Londres, le 15 octobre 2023 – Le gouvernement britannique a réaffirmé, ce lundi, son soutien au plan d’autonomie proposé par le Maroc pour la région du Sahara. Cette position a été exprimée par Hamish Falconer, ministre au Foreign Office chargé du Moyen-Orient et de l’Afrique du Nord, lors d’une intervention à la Chambre des Communes.
Le ministre a déclaré que le Royaume-Uni considérait la proposition d’autonomie comme « sérieuse, crédible et réaliste ». Il a également souligné qu’elle constituait une base potentielle pour parvenir à une solution politique durable au conflit. Cette déclaration intervient dans le cadre des questions parlementaires sur la politique étrangère du gouvernement.
Une position diplomatique constante
Le soutien du Royaume-Uni à l’initiative marocaine n’est pas nouveau. Le pays a régulièrement exprimé cette position dans diverses enceintes internationales, notamment aux Nations Unies. Londres estime que le plan d’autonomie, présenté pour la première fois en 2007, représente un compromis viable pouvant satisfaire toutes les parties concernées.
Cette approche s’inscrit dans le cadre des efforts menés par l’envoyé personnel du Secrétaire général de l’ONU, Staffan de Mistura, pour relancer le processus politique. Les Nations Unies qualifient le Maroc de « puissance administrante » du territoire, et le Conseil de Sécurité appelle depuis des années à une solution politique « mutuellement acceptable ».
Contexte régional et réactions
La réaffirmation britannique survient dans un contexte diplomatique marqué par un soutien croissant à l’initiative marocaine. Plusieurs pays, notamment les États-Unis, l’Espagne, l’Allemagne et de nombreuses nations africaines et arabes, ont reconnu la souveraineté du Maroc sur le Sahara ou ont exprimé leur appui au plan d’autonomie.
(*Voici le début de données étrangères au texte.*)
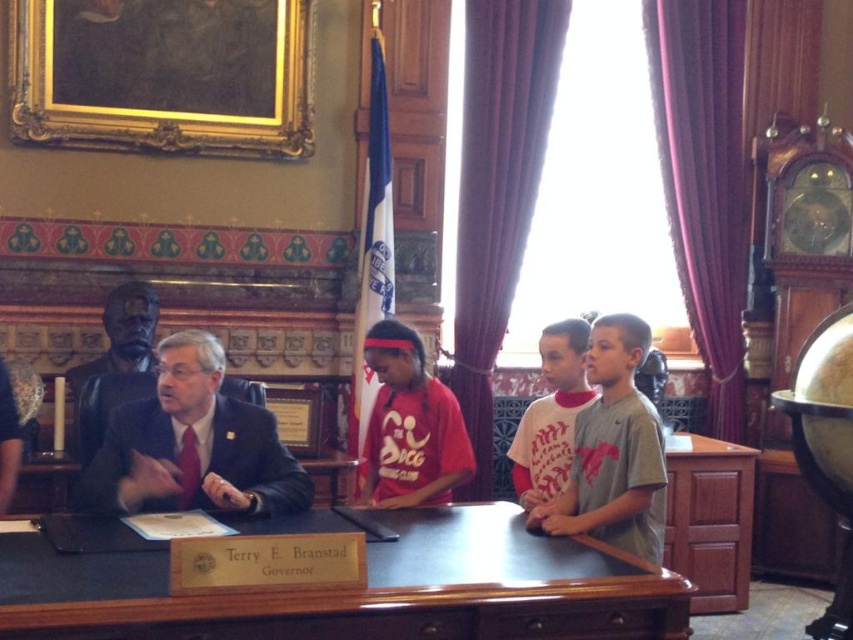
Question: Can you confirm if black leather table at center is positioned above white cotton shirt at center?

Choices:
 (A) yes
 (B) no

Answer: (B)

Question: Which object appears closest to the camera in this image?

Choices:
 (A) dark suit at center
 (B) white cotton shirt at center
 (C) black leather table at center
 (D) red cotton shirt at center

Answer: (C)

Question: Which of the following is the closest to the observer?

Choices:
 (A) dark suit at center
 (B) black leather table at center

Answer: (B)

Question: Is black leather table at center positioned at the back of red cotton shirt at center?

Choices:
 (A) no
 (B) yes

Answer: (A)

Question: Is dark suit at center bigger than red cotton shirt at center?

Choices:
 (A) no
 (B) yes

Answer: (A)

Question: Which point is farther from the camera taking this photo?

Choices:
 (A) (548, 337)
 (B) (610, 524)

Answer: (A)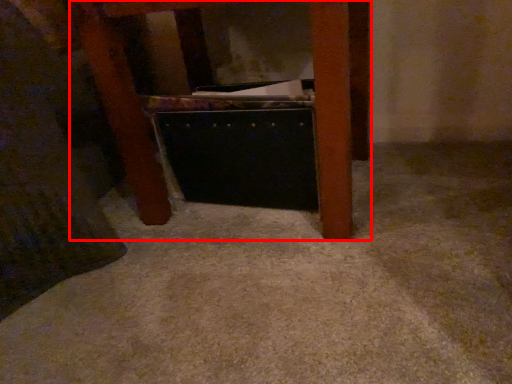
Question: From the image's perspective, where is furniture (annotated by the red box) located in relation to drawer in the image?

Choices:
 (A) below
 (B) above

Answer: (B)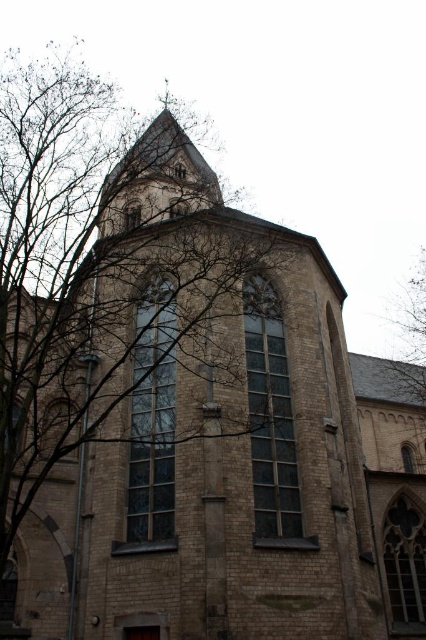
You are an architect examining the church facade. You notice the clear glass window at center and the green leafy tree at upper left. Which object occupies a larger area on the facade?

The green leafy tree at upper left occupies a larger area on the facade than the clear glass window at center.

You are standing in front of the historic church building. You want to locate the clear glass window at center. Where should you look?

You should look at point (x=152, y=419) to locate the clear glass window at center.

You are standing in front of the historic church building and notice two points marked on the tower. According to their positions, which point is closer to you, point (169,417) or point (416,385)?

Point (169,417) is in front of point (416,385), so it is closer to you.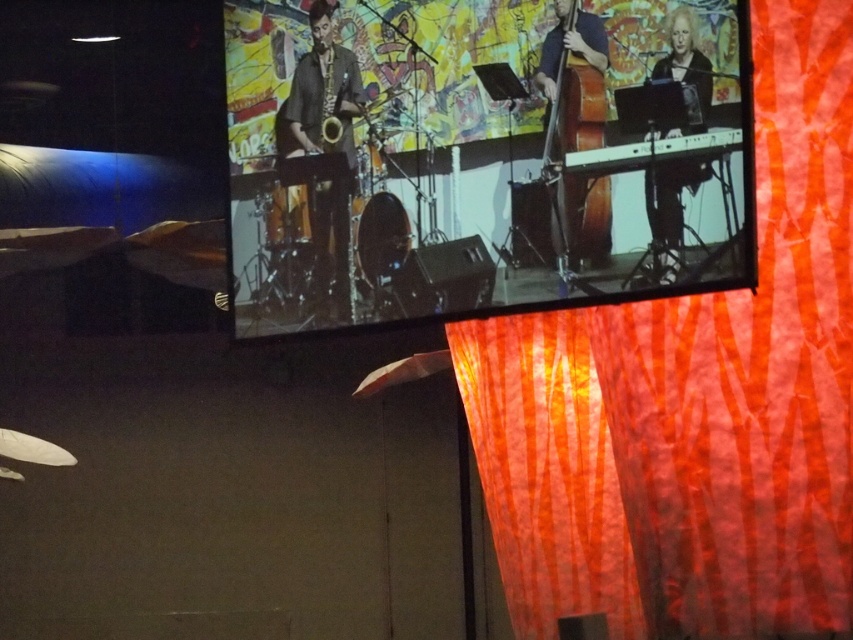
Between matte black screen at upper center and matte black keyboard at right, which one has more height?

Standing taller between the two is matte black screen at upper center.

I want to click on matte black screen at upper center, so click(x=483, y=156).

Can you confirm if shiny gold saxophone at center is positioned to the left of matte black keyboard at right?

Yes, shiny gold saxophone at center is to the left of matte black keyboard at right.

Who is lower down, shiny gold saxophone at center or matte black keyboard at right?

matte black keyboard at right

Is point (345, 204) closer to viewer compared to point (654, 266)?

No, it is not.

Where is `shiny gold saxophone at center`? The height and width of the screenshot is (640, 853). shiny gold saxophone at center is located at coordinates (326, 148).

Does orange striped fabric at right appear over matte black keyboard at right?

Actually, orange striped fabric at right is below matte black keyboard at right.

Between point (485, 429) and point (680, 36), which one is positioned in front?

Positioned in front is point (680, 36).

Is point (560, 484) farther from camera compared to point (682, 129)?

That is True.

Find the location of a particular element. The image size is (853, 640). orange striped fabric at right is located at coordinates (693, 403).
Le Front Polisario, qui réclame l’indépendance du territoire, et son principal soutien, l’Algérie, rejettent cette initiative. Ils continuent de plaider pour l’application stricte du plan de règlement des Nations Unies de 1991, qui prévoyait un référendum d’autodétermination. Les pourparlers directs entre les parties sont au point mort depuis plusieurs années.
La position britannique est également analysée à la lumière des relations bilatérales renforcées entre Londres et Rabat, notamment depuis la signature d’un accord de partenariat stratégique en 2019. Les deux royaumes coopèrent étroitement dans les domaines de la sécurité, du commerce et de la lutte contre le terrorisme.
Implications et prochaines étapes
Cette déclaration est perçue comme un renforcement de la dynamique diplomatique en faveur de la solution d’autonomie. Elle intervient à quelques semaines de la prochaine tournée de consultations que l’envoyé de l’ONU, Staffan de Mistura, doit effectuer dans la région. Ces consultations visent à évaluer les possibilités de reprise des pourparlers.
La prochaine étape majeure sera le renouvellement du mandat de la Mission des Nations Unies pour l’organisation d’un référendum au Sahara occidental (MINURSO), prévu en octobre 2024. Les discussions au Conseil de Sécurité sur cette question intégreront très probablement les positions des membres permanents, dont le Royaume-Uni.
Les observateurs s’attendent à ce que le Maroc continue de mobiliser un soutien international pour son initiative, tandis que le Front Polisario et l’Algérie tenteront de recentrer le débat sur le principe de l’autodétermination. La communauté internationale, quant à elle, reste principalement focalisée sur la recherche d’une issue négociée qui préserve la stabilité et la sécurité de toute la région du Maghreb.